◆ **Your goal**: Please output the section of the listing below that opens with the line containing "(2) The notice" and closes with the line containing "13. Powers of the committee", exactly and with nothing else.

◆ **Data excerpts**:
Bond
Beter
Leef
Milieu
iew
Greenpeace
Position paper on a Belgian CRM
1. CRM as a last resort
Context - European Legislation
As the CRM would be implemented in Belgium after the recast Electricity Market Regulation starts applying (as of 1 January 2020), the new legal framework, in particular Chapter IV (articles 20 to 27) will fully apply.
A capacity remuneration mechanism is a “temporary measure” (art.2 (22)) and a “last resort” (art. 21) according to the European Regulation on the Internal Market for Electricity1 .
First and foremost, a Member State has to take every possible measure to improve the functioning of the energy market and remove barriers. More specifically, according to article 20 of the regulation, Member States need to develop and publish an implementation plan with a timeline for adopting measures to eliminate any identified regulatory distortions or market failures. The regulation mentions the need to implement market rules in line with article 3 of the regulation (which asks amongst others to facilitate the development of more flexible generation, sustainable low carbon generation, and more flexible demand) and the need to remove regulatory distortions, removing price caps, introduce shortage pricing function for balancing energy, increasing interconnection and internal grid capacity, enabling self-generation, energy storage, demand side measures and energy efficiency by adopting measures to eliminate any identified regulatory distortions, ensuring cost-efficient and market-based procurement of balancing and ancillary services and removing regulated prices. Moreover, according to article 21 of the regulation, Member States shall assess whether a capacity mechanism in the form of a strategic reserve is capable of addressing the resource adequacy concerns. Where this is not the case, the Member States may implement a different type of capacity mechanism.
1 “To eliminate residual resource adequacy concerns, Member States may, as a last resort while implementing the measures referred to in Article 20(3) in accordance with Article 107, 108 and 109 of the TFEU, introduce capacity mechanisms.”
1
...
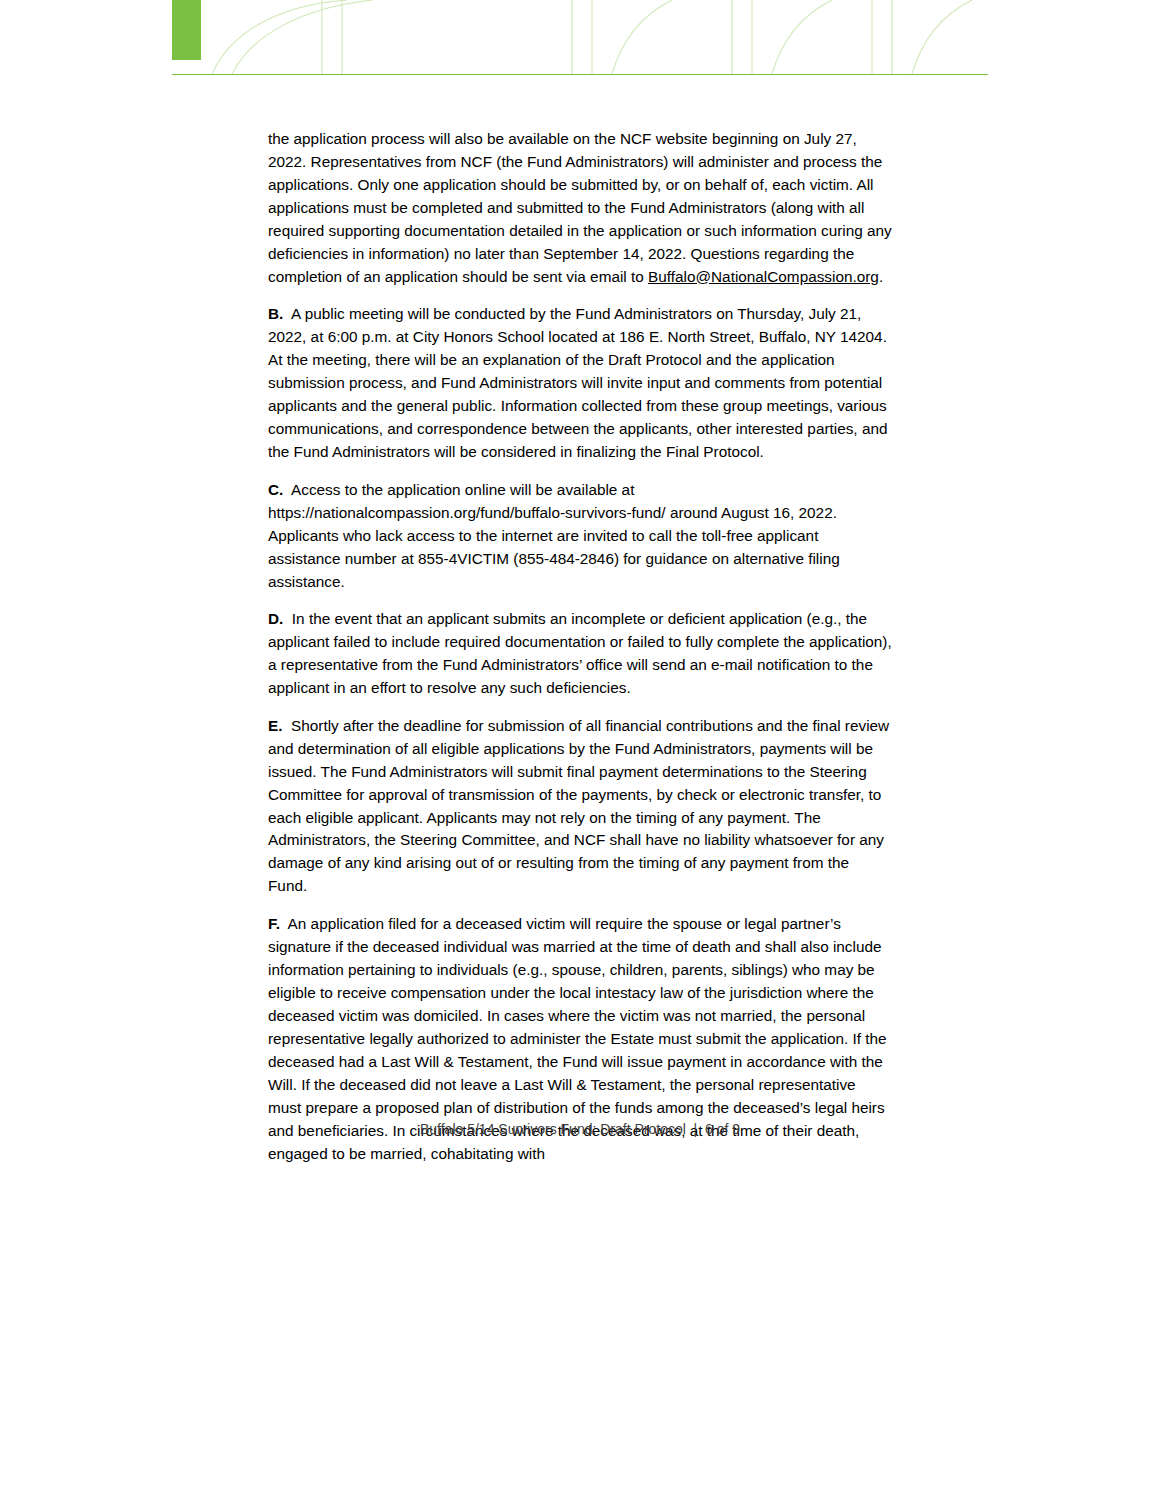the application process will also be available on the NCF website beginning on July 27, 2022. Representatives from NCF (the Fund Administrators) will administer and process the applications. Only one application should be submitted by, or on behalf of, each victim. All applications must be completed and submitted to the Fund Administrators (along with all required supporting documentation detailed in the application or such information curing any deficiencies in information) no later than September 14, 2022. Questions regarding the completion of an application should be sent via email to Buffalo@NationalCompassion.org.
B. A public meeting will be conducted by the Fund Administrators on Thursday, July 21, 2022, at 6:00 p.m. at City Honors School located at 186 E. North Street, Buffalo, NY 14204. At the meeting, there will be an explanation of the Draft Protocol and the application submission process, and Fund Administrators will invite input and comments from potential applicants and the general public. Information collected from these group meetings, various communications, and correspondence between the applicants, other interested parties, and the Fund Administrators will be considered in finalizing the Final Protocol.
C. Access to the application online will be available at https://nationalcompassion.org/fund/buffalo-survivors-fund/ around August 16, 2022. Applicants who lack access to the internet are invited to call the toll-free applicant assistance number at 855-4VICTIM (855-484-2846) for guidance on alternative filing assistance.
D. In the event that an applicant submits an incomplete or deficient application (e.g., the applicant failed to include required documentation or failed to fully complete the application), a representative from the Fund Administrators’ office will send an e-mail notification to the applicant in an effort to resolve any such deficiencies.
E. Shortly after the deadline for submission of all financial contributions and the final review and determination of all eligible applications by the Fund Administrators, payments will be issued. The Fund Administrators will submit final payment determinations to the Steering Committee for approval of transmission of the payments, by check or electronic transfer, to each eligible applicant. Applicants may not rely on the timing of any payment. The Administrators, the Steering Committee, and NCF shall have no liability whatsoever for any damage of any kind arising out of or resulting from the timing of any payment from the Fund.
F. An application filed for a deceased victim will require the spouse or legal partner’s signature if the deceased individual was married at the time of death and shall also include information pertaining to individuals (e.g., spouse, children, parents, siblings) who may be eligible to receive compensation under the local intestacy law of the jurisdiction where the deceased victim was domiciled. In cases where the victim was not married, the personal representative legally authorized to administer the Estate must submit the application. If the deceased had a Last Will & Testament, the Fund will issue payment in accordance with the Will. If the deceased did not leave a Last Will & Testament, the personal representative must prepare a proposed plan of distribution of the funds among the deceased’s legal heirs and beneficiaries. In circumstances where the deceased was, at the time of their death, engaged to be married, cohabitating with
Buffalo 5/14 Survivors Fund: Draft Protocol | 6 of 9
...
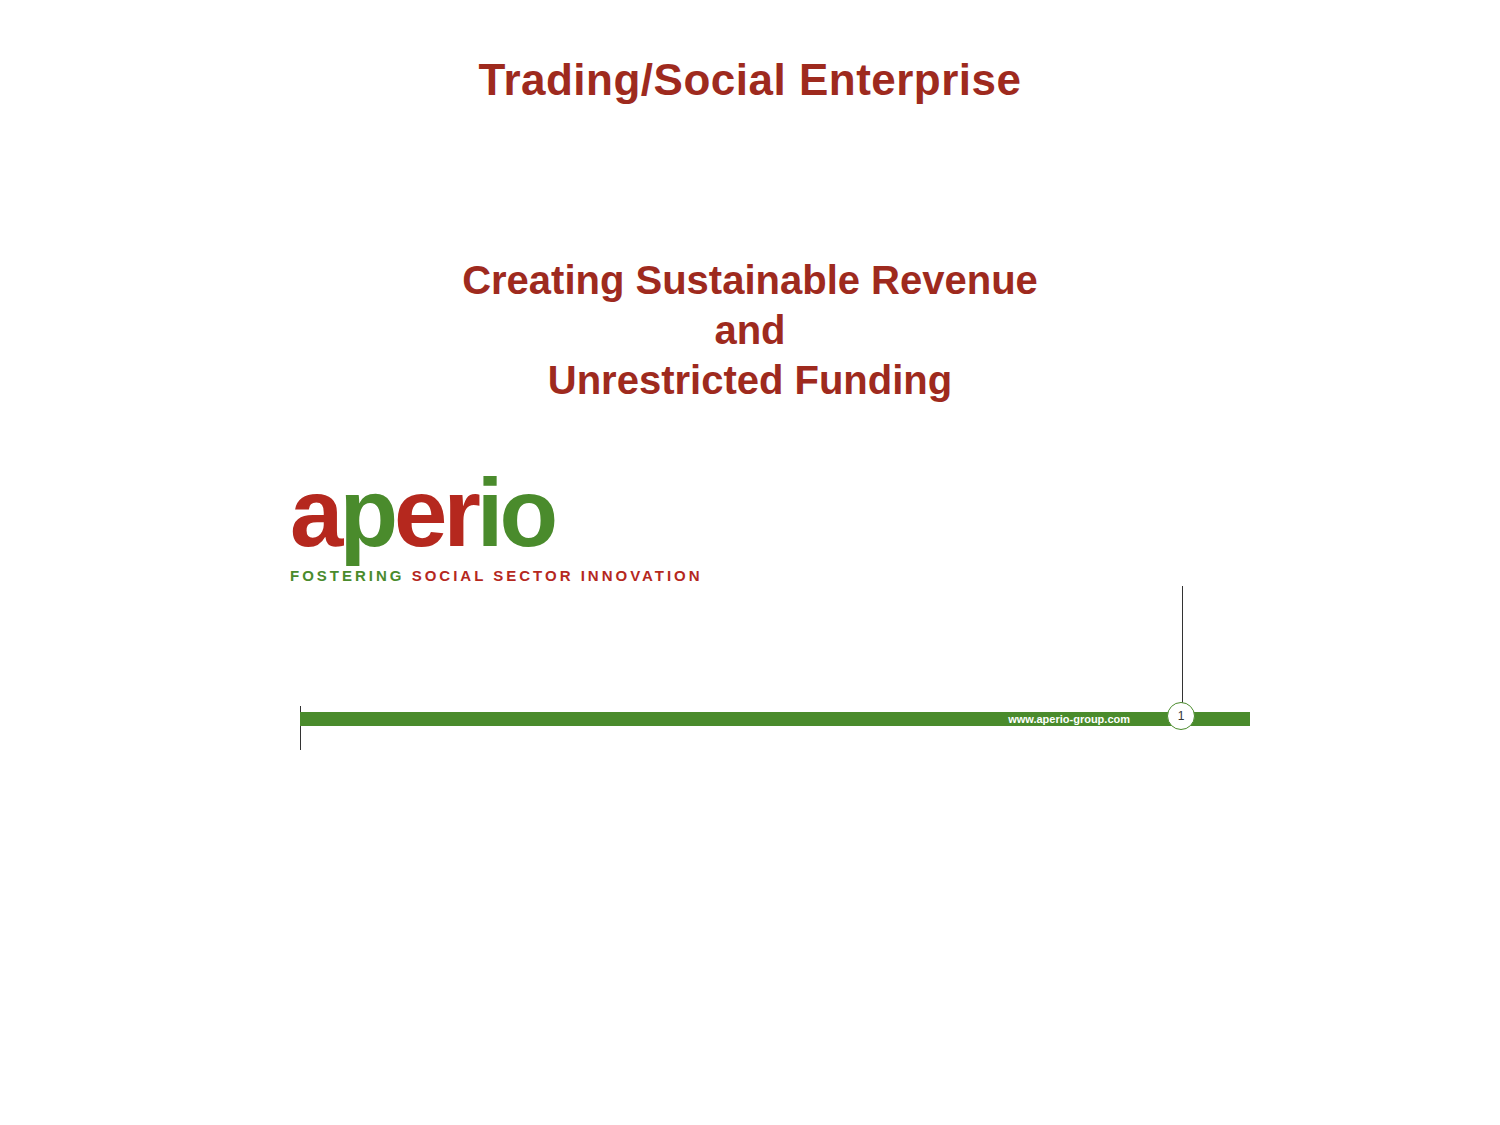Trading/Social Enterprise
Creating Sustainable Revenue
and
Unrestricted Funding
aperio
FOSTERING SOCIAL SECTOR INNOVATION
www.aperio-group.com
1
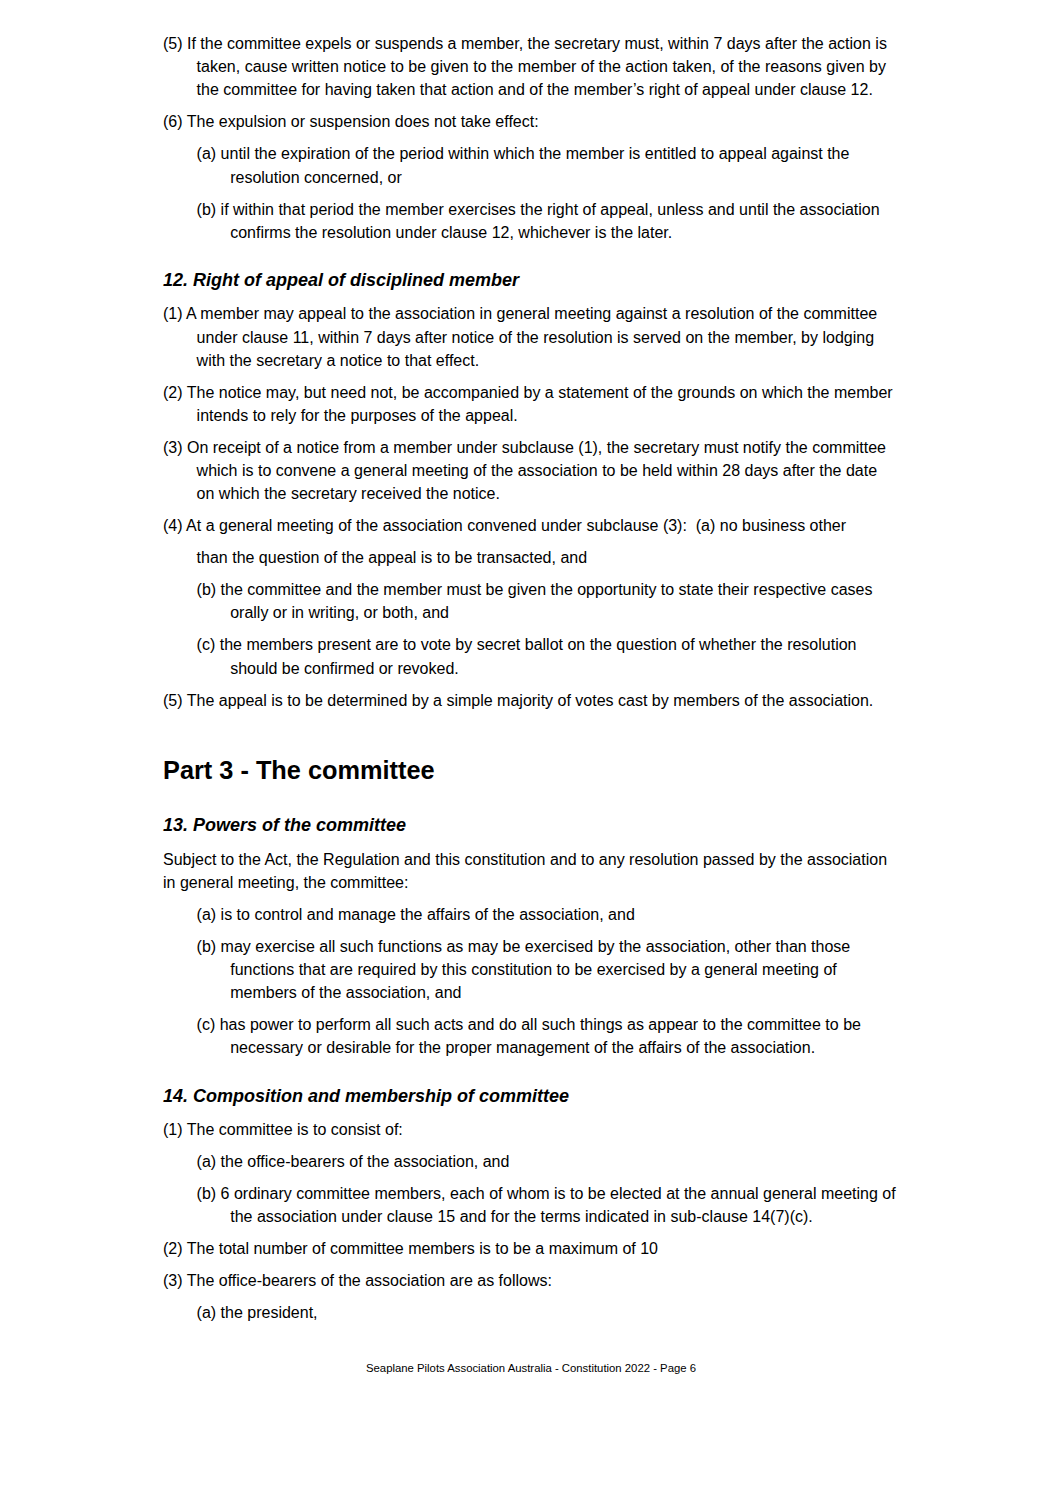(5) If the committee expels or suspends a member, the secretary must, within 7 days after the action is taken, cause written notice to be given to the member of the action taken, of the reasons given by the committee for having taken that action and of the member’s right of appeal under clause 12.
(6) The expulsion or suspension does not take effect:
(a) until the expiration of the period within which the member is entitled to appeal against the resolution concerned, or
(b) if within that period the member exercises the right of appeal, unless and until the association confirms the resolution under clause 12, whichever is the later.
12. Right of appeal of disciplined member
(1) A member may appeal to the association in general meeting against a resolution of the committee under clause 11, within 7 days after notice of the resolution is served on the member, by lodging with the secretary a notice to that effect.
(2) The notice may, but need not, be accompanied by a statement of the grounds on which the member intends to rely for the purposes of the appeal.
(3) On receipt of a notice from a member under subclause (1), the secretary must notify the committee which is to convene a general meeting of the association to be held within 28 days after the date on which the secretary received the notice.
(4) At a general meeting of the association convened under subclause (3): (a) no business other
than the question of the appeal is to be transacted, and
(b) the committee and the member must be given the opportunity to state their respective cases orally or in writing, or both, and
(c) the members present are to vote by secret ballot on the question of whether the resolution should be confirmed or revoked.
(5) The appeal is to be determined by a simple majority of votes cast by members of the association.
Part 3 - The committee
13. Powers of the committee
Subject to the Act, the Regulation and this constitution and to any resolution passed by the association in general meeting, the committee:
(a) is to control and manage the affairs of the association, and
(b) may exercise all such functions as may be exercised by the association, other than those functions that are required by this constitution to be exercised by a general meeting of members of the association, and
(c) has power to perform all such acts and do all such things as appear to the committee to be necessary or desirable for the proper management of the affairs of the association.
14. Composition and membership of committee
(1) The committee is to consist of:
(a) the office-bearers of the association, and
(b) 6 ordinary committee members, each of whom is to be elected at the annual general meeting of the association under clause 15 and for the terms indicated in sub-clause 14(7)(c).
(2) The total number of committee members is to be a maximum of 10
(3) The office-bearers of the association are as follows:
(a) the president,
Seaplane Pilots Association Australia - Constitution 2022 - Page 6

◆ **Expected output**:
(2) The notice may, but need not, be accompanied by a statement of the grounds on which the member intends to rely for the purposes of the appeal.
(3) On receipt of a notice from a member under subclause (1), the secretary must notify the committee which is to convene a general meeting of the association to be held within 28 days after the date on which the secretary received the notice.
(4) At a general meeting of the association convened under subclause (3): (a) no business other
than the question of the appeal is to be transacted, and
(b) the committee and the member must be given the opportunity to state their respective cases orally or in writing, or both, and
(c) the members present are to vote by secret ballot on the question of whether the resolution should be confirmed or revoked.
(5) The appeal is to be determined by a simple majority of votes cast by members of the association.
Part 3 - The committee
13. Powers of the committee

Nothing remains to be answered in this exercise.